While just about every swimmer dreams of making the Olympic Trials, Harting realizes he already has a legitimate chance to have a qualifying time, once the new standards are released for the 2016 trials meet in Omaha, Neb.
“He’d be close for sure,” Webber said. “Those standards will probably come out in the fall. With two summers left, he’s on line to do that as well as several other athletes with HSA.”
After the city meet, Harting will continue on his national trek. He’s obtained ‘A’ qualifying cuts for HSA in the 100 and 200 meter fly for the 2014 USAS Junior Nationals (long course) July 30 in Irvine, Cal. But first, he’ll stop by the Southeastern Championships July 17-20 to see if he can add 200 and 400 IM junior national qualifying times.
When asked about his nutrition – Harting said he likes to eat eight scrambled eggs with baked or fried potatoes, cheese and salsa after his early morning workouts. The rising star swimmer also gave insight into his daily summer weekday schedule.
“I get up at around 4 a.m. for HSA practice. I then go to Redstone practice. I get home at about 12:15 in the afternoon after Rocket City Swim League practice, so it depends a lot on if and when I get lunch. I try and get a nap in there before I return to HSA practice at 2:30. It’s turn and burn.”
Harting is not complaining. He loves swimming. If you don’t believe him, just go to the Nat and witness a practice. He’s usually the last senior swimmer to leave, happily waving to all the coaches on deck as he goes. Sometimes they see him. Other times, they’re so busy they don’t. He’ll wave a few times at each coach and then disappear until the next time.
Or, you can go watch him work with all of the boys and girls on the Redstone Launchers’ swim team. Zach especially enjoys working with the youngest swimmers because he never knows what they’ll say or do next.
“It’s inspiring to me as a dad to see what he does,” Scott Harting said. “He really works hard. I don’t make him get up early in the morning. He wants to do it. He is learning that hard work pays off and commitment pays off. And now, he’s also giving back as a coach. He’s even worked with underprivileged kids. He realizes it is not so much what you can do, it is also helping one another.”
When all the waves settle, Zach is just another one of those volunteers who humbles the RCSL president.
“All the positive things that sports brings, that swimming brings, all the competition, those things are real in life,” Scott Harting said. “They learn it through great teachers and from parents, too. Some of them even turn around and give back what they’ve learned and help others. It’s inspiring to see Zach do that now. This is just a good community for children to receive the good values we want them to learn.”
City meet swimmers compete in the four basic strokes for individual boys and girls age-group titles: freestyle, breaststroke, butterfly and backstroke. Three swimmers per team can compete for points in each event and no swimmer can compete in more than three individual preliminary events. The top 16 from the prelims swim again in the finals. The 16 finalists are individually introduced and led to the blocks with a rock concert atmosphere.
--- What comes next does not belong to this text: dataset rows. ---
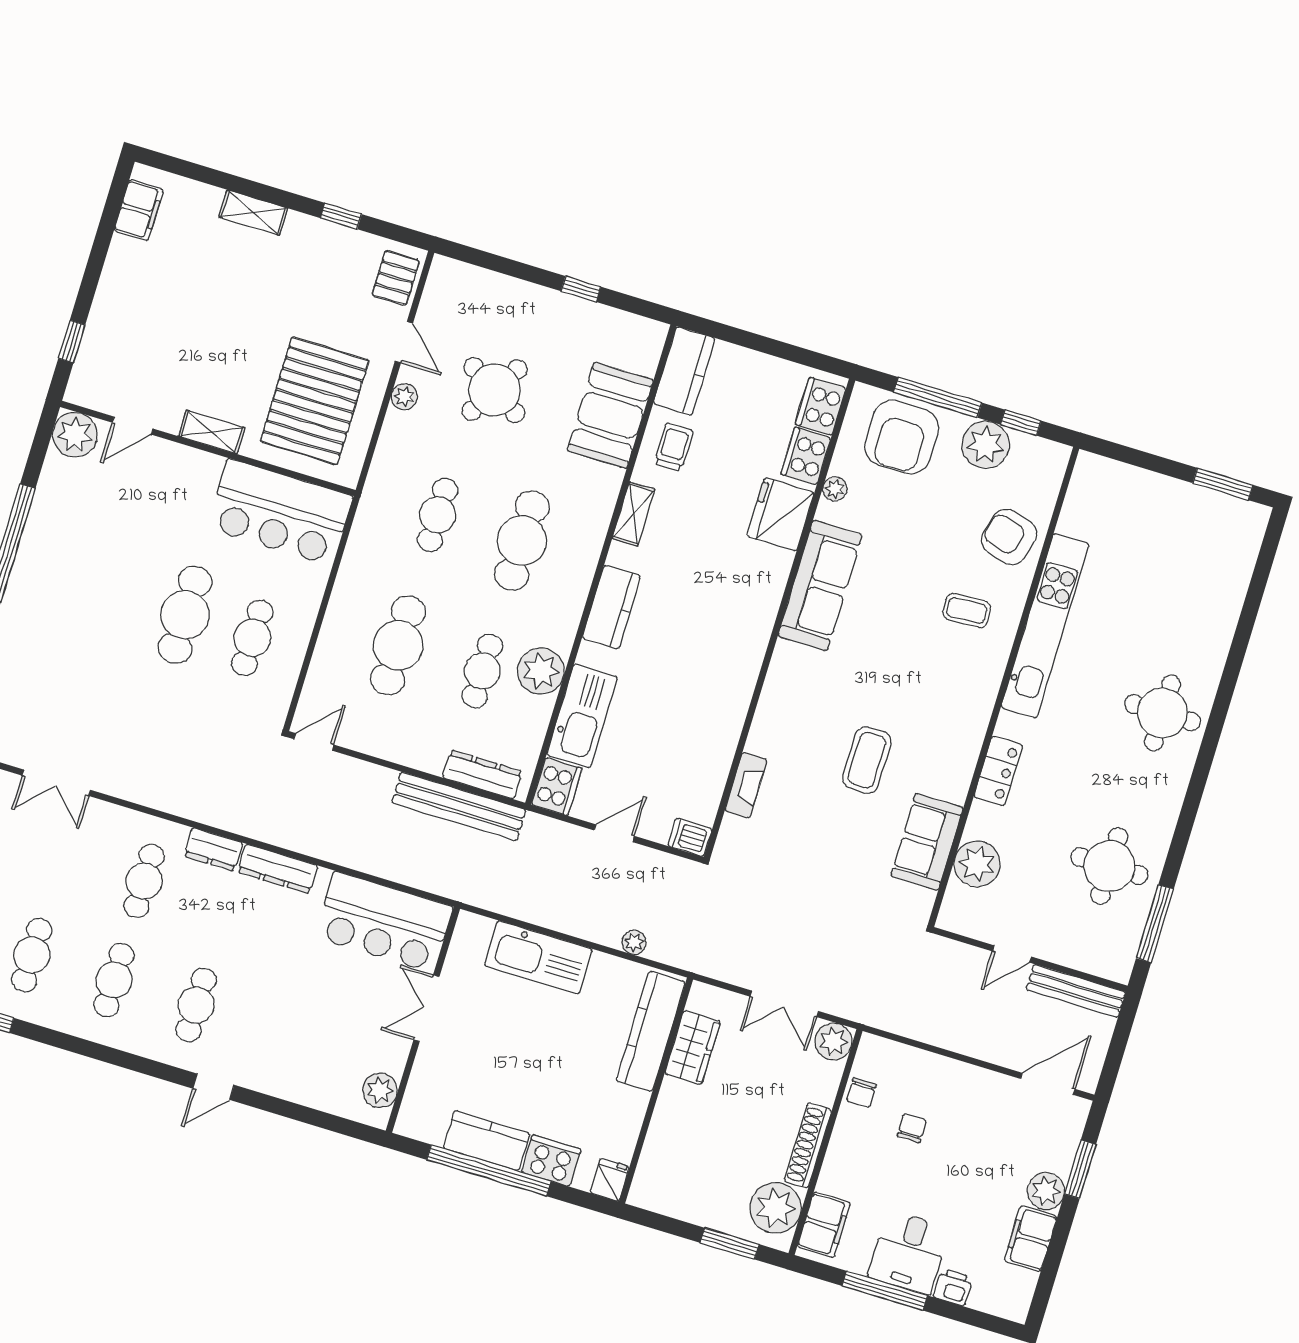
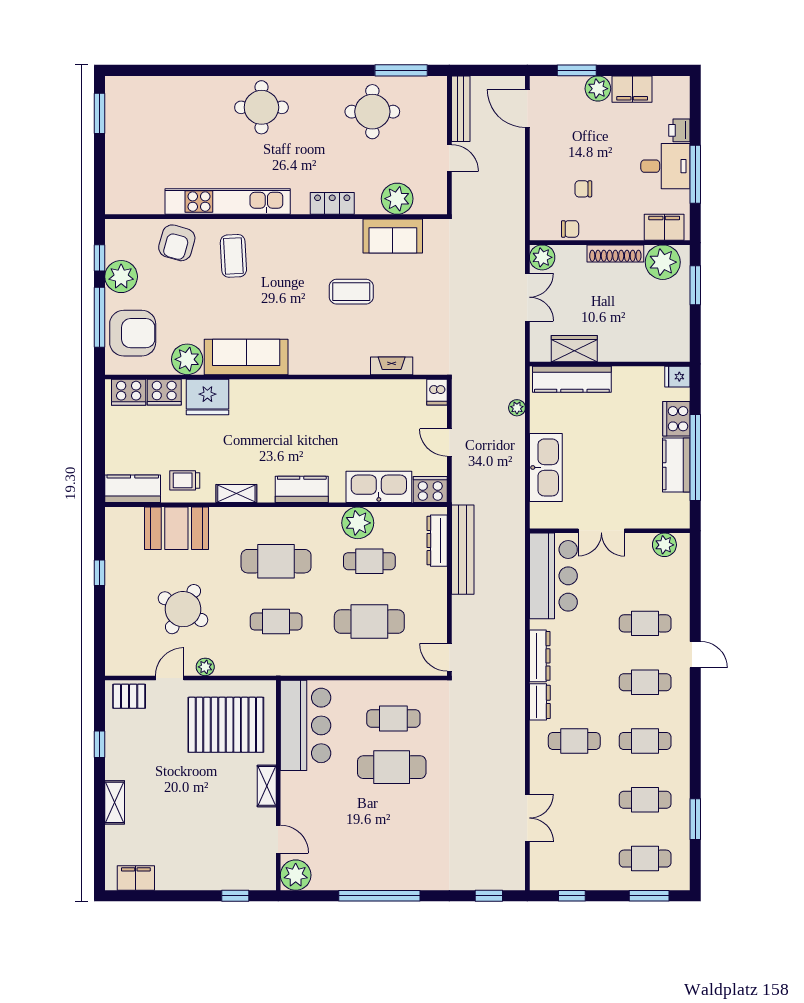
plant: (835, 489) -> (187, 359), width x1.88, depth x1.88
coffee table: (967, 611) -> (233, 256), width x1.36, depth x1.30
cafe table: (278, 1030) -> (645, 623), added

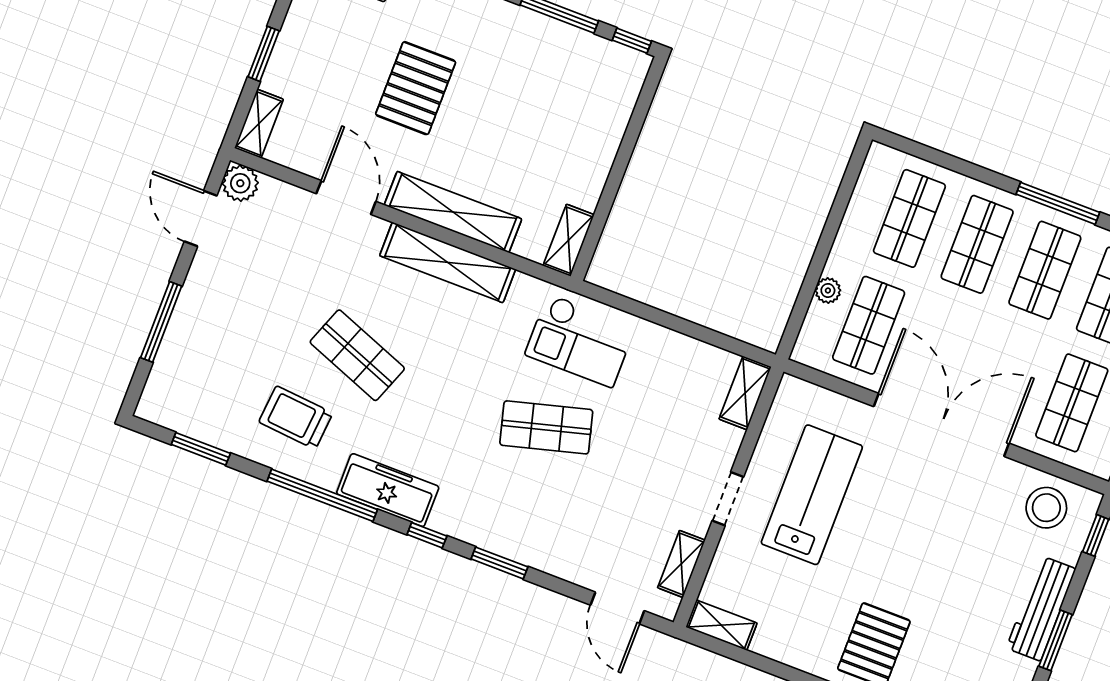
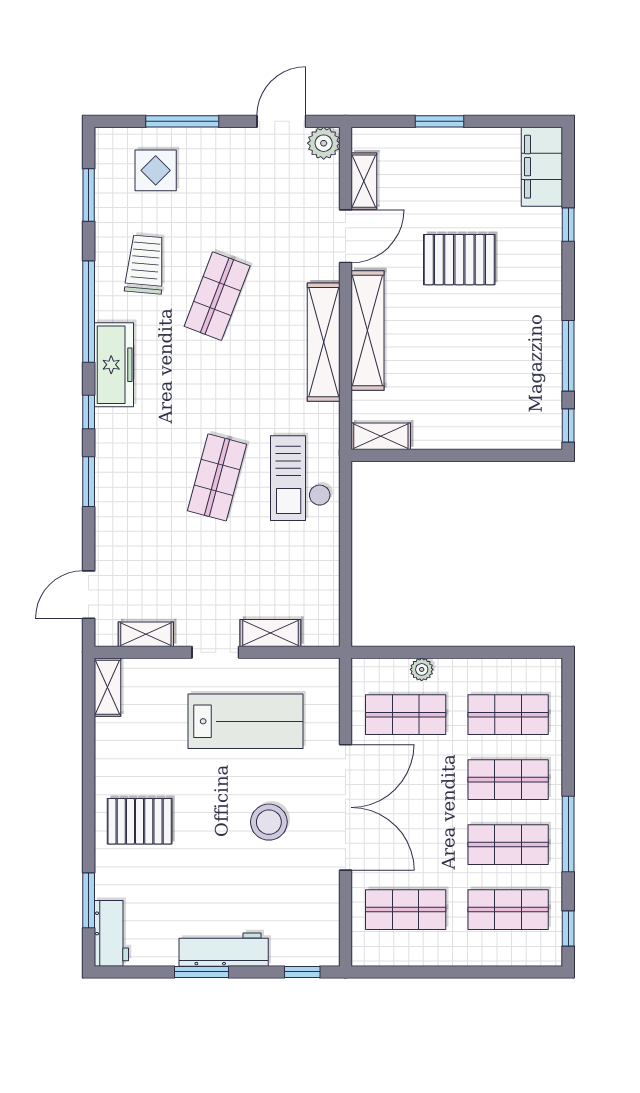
shelving: (259, 124) -> (364, 181), moved, turned 90
display table: (202, 369) -> (156, 170), added
shelving: (745, 393) -> (270, 633), moved
shop shelf: (546, 427) -> (217, 477), turned 30
stool: (1046, 508) -> (269, 822), moved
Nobody is left out, though. Swimmers who don’t make the top three in any of the four events can compete in the freestyle exhibition event.
Top swimmers also compete for points in team medley, mixed freestyle and freestyle relays. Like the exhibition swims, these are all finals. All pools have four swimmers on each of their relay teams. There are both boys and girls competition, except for the mixed relay. This exciting event includes each respective team’s two fastest boys and girls on the same relay squad.
Team points are tallied to see which pool wins the overall team title. Piedmont Pool is the defending team champion. Greenwyche won the title in 2012. The first city meet was held in 1965.